龍棲宮の主

 遠くから昼休みを告げるチャイムが聞こえてきた。
「あー……もうこんな時間か」
 三原隊長が気怠げに頭を掻く。
「探索は一旦中断、飯にしよう。昼休みが終わったら、またここに集合な」
 そう言って彼はアトリエを去っていった。

 その後、鈴木さんが少し遠慮がちにこちらを見る。
「あの、辰巳さん。良かったら一緒にお昼食べませんか?」
「ええ、ぜひ」
「やった」
 嬉しそうに彼女は笑った。可愛らしい人だ。

 私達もアトリエを出ようとしたタイミングでスマホが震えた。
 陣からのメールだ。

『昼、一緒にどうだ?』

 少しの申し訳なさを感じつつ『今日は先約があるから。ごめん』と送る。
 すぐに『了解。楽しんでこい』と返ってきた。
 相変わらず返信が早い。

 その後、私達は協会の食堂へ移動した。
 昼時ということもあり、かなり賑わっている。

 私は唐揚げ定食を注文した。大きめの唐揚げが五個に、山盛りの千切りキャベツ。味噌汁と白米付き。
 鈴木さんはクリームパスタとサラダのセットを頼んでいた。

「いただきます」
「いただきます」
 向かい合って食べ始める。
 食べながら鈴木さんとたわいないことを喋っているうちに、いつしか話題は私と陣のことになった。

「へぇ〜、辰巳さんと中條先輩って義兄妹なんですね」
「はい。児童養護施設で知り合って」
 唐揚げを箸でつつきながら、懐かしむように話す。
「施設に入ったばかりの頃、周りと馴染めなかったときに気にかけてくれたのが陣なんです」

 あの頃のことは今でもよく覚えている。周りは知らない人だらけで、知らない国に来たみたいですごく怖かった。
 そんなとき、最初に声を掛けてくれたのが陣だったのだ。
「そこからずっと一緒に遊ぶようになって」
 当時を思い出し自然と口元が緩む。

 鬼ごっこをしたり、本を読んだり、施設の庭で虫取りをしたり。
 気付けばいつも隣に陣がいて、この頃から私は彼を本当の兄のように慕っていた。

「中條さんって、本当にお兄さんのこと大好きなんですね」
 鈴木さんがくすりと笑いながら言う。
 そんなふうに言葉にされると、なんだか急に気恥ずかしくなってくる。
「まぁ……はい」
 視線を逸らしながら小さく頷く私を見て、鈴木さんは楽しそうに笑った。

 それから少し雑談を続けた後、鈴木さんは一足先に席を立った。
「ごちそうさまでした。じゃあ私、午後の準備があるので先に戻ってますね」
「はい、お疲れ様です」
 手を振りながら鈴木さんはトレーを持って離れていく。
 彼女を見送った後、私は一人で昼食を再開した。

 そこから一分も経たずに。
「ここ、いいか?」
 聞き慣れた声が降ってくる。
 顔を上げると正面に陣が立っていた。
 もう食べ終えたのか、それともこれから注文する予定なのか、手には何も持っていない。

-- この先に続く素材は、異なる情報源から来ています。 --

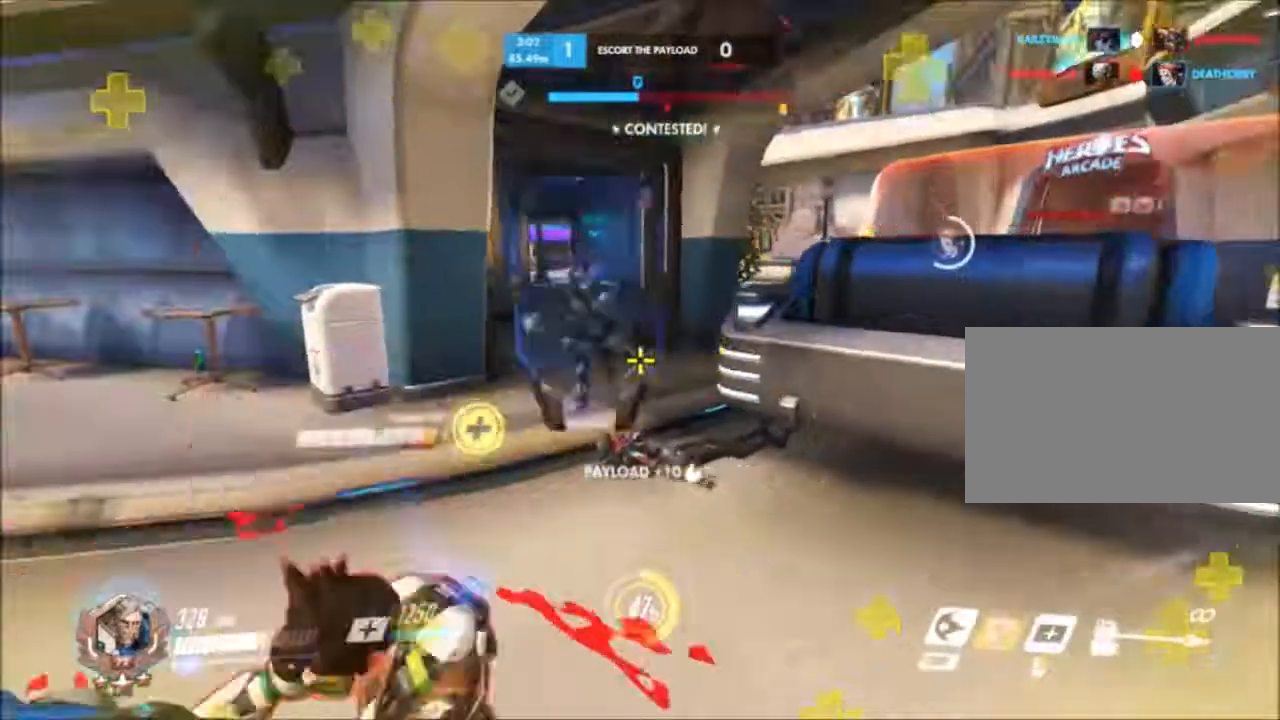
{"keys": ["a"], "mouse": ["left"], "events": [[150, "w", "up"]]}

 彼は自然な動作で、さっきまで鈴木さんが座っていた席へ腰を下ろす。
「いつの間に他部隊の人と仲良くなったんだ?」
「今やってる任務で、話す機会が増えたから――」
 そこまで言ったところで、陣の手が私の唐揚げへ伸びた。
 私は咄嗟に皿を持ち上げ、じとりとした目で陣を睨みつける。

「食べたいなら自分で買って」
「なんだよ別にいいだろ? 〝大好きな兄さん〟に、一個くらい分けてくれたって」
「なっ――!?」
 にやりと笑う彼の言葉に顔が一気に熱くなる。
「聞いてたの!?」
 私の反応に陣は肩を揺らして笑った。
「いやぁ、たまたま近くの席で食べてたら聞こえてきてな」
「最悪……」
 羞恥で頭を抱えたくなる。
 まさか本人に聞かれていたなんて。しかもその本人が妙に上機嫌なのも相まって、腹立たしさも出てきた。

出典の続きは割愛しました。